人材不足の正体は、「人がいない」ことではなく、「選ばれていない」ことにあります。
条件競争では、もう人は集まらない
給与や休日、勤務時間といった条件面での改善は、もちろん重要です。
ただし、それだけで他法人との差別化を図ることには、すでに限界があります。
求職者が法人を見る目は年々厳しくなっています。
「ここでどんな成長ができるのか」
「どんな価値観を大切にしている組織なのか」
「自分はこの組織の一員として、誇りを持てるか」
こうした本質的な問いが、採用の場面で投げかけられるようになっています。
このとき重要になるのが、ビジョンとして社外に発信するメッセージです。
ビジョンは社内向けのスローガンではありません。
その法人が何を大切にし、どこを目指しているのかを示す採用市場における重要な判断材料なのです。

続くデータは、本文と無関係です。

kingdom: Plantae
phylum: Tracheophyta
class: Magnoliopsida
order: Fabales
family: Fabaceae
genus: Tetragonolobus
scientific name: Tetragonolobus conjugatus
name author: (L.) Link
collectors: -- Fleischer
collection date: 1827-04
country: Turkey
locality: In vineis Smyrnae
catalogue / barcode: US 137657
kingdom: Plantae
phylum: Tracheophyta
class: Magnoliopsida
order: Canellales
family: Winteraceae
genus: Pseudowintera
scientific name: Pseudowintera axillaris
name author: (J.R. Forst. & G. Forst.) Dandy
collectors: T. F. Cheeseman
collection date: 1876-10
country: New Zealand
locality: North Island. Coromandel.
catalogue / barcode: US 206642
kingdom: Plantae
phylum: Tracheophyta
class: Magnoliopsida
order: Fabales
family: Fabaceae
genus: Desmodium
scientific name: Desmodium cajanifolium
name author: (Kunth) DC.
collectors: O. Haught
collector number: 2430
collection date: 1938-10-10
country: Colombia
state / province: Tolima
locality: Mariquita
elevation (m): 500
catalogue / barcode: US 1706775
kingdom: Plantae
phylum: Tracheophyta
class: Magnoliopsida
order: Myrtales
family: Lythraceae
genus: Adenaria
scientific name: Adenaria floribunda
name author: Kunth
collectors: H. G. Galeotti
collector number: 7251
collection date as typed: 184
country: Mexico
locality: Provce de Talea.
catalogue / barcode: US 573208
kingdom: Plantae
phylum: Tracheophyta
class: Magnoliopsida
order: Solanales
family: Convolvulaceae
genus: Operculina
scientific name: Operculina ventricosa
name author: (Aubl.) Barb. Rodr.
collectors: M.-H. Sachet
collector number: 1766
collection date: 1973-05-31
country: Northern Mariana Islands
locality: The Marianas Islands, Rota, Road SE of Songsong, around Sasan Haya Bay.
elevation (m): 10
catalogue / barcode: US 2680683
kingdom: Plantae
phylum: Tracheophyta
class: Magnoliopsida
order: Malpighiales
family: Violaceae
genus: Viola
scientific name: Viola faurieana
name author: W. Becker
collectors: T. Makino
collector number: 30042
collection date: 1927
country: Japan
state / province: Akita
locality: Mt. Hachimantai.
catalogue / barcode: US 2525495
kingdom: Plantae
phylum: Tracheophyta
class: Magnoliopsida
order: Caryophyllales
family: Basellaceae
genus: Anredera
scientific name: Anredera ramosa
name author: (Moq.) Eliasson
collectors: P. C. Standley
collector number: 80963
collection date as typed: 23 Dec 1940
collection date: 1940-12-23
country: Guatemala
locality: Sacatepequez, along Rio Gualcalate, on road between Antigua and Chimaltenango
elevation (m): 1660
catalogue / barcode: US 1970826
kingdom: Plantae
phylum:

ビジョンが曖昧な法人ほど、条件競争に陥りやすく、結果として「人が集まらない」「定着しない」という悪循環から抜け出せなくなります。
採用と育成が分断されている組織の限界
もう一つ、多くの法人で見られる課題が、採用と育成が切り離されていることです。
「まずは人を確保する」「育成は現場に任せる」―― この発想では、せっかく採用した人材も、自分の成長イメージを描けないまま、早期離職につながりやすくなります。
採用はゴールではなく、あくまでスタートです。
その先にどのような役割を担い、どのように成長していくのか。
その道筋が見えない組織に、人は定着しません。
人材ポートフォリオとは「人を戦略的に育てる設計図」
ここで重要になるのが「人材ポートフォリオ」という考え方です。
人材ポートフォリオとは、単なる人員配置や資格一覧ではありません。
ビジョン達成に向けて、
・どの領域に
・どのような人材を
・いつまでに
・どのレベルで育てていくのか
を戦略的にデザインすることを意味します。
つまり、人材ポートフォリオとは「ビジョン実現のための人材育成シナリオ」そのものなのです。
ビジョンがあるから、人材投資の優先順位が定まる
ビジョンが明確であれば、どの領域に人材投資を行うべきかが自然と見えてきます。
すべての職員に同じ研修を受けさせる必要はありません。
今、そしてこれからの事業にとって、どの力を強化すべきなのか。
その判断軸を与えてくれるのが、ビジョンです。
人材育成は、場当たり的に行うものではなく、ビジョン実現に向けた投資判断として設計されるべきものです。
人材不足の解消は「組織づくり」から始まる
人材不足を解消するために必要なのは、採用人数を増やすことではありません。
「選ばれ」「育ち」「定着する」…その循環が回る組織をつくることです。
その起点となるのが、ビジョンであり、それを具体化する人材ポートフォリオです。
ビジョンなき採用と育成から脱却し、人を戦略的に活かす経営へ。
それが、これからの介護・医療・福祉経営に求められている次の一手なのではないでしょうか。